Why? Because there’s no state in America in which a person working a full-time job that pays minimum wage can afford to rent a one-bedroom apartment.
This shocking fact comes from the National Low Income Housing Coalition’s recently-released report, "Out of Reach 2015." The report analyzes the Department of Housing and urban Development's estimated Fair Market Rent (FMR)—which is defined as the 40th percentile of rents for typical, non-substandard rental units, including the cost of utilities—in relation to wages earned in each state. The report estimates the earning necessary to rent one-bedroom and two-bedroom apartments without spending more than 30 percent of a household’s total income on rent.
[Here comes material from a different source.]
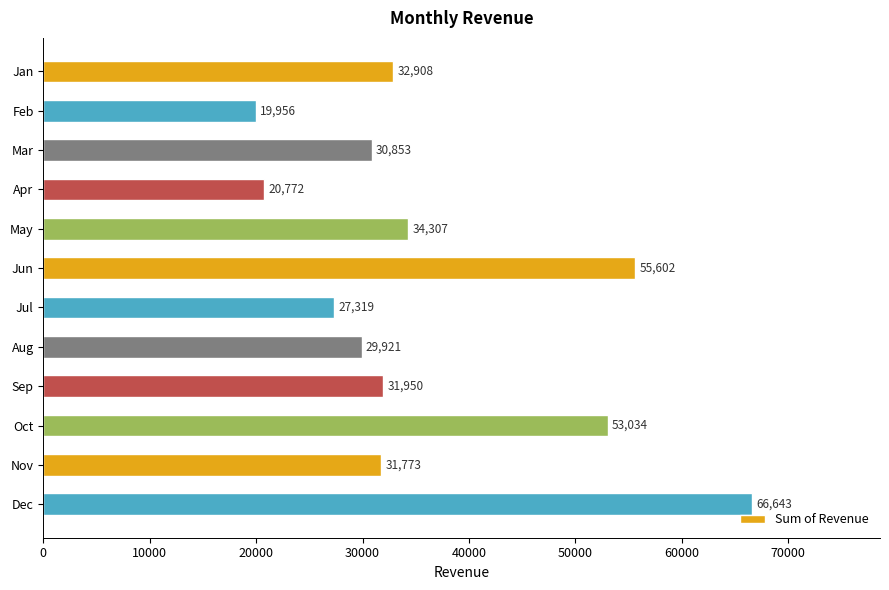

What is the difference between the second highest and minimum values?

35646.1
Let’s look at how the information presented in this report might impact Jane Doe’s apartment search:
- To rent a one-bedroom FMR apartment, Jane would need to earn $15.50 per hour. This is more than twice the federal minimum wage of $7.25 per hour. Even the proposed federal minimum wage of $10.10 per hour would be insufficient for Jane to rent an apartment.
- To a rent a two-bedroom FMR apartment, Jane would need to earn $19.35 per hour.
- If Jane lives in Alaska, California, Connecticut, Delaware, the District of Columbia, Hawaii, Maryland, Massachusetts, New Hampshire, New Jersey, New York, Vermont, Virginia, or Washington, she’ll need to make over $20 per hour to afford a two-bedroom apartment.
- The average national FMR price for a one-bedroom apartment is $806 per month. That means Jane would need to work 86 hours per week in her minimum wage job to afford the cost of rent.
Unfortunately for Jane, findings in the "Out of Reach" report show that her situation is unlikely to improve any time soon. Nationally, rents are rising, wages are lagging behind, and there is a limited supply of affordable housing. With all these barriers to renting an apartment, it’s easy to see how Jane might end up doubled-up with family or friends, severely burdened by the cost of her housing, or homeless.
Unless we take action to increase the supply of affordable housing units (Out of Reach suggests America needs 7.1 million more units to meet demand), increase the minimum wage, and decrease the cost of rent, Jane won’t ever be able to afford her apartment.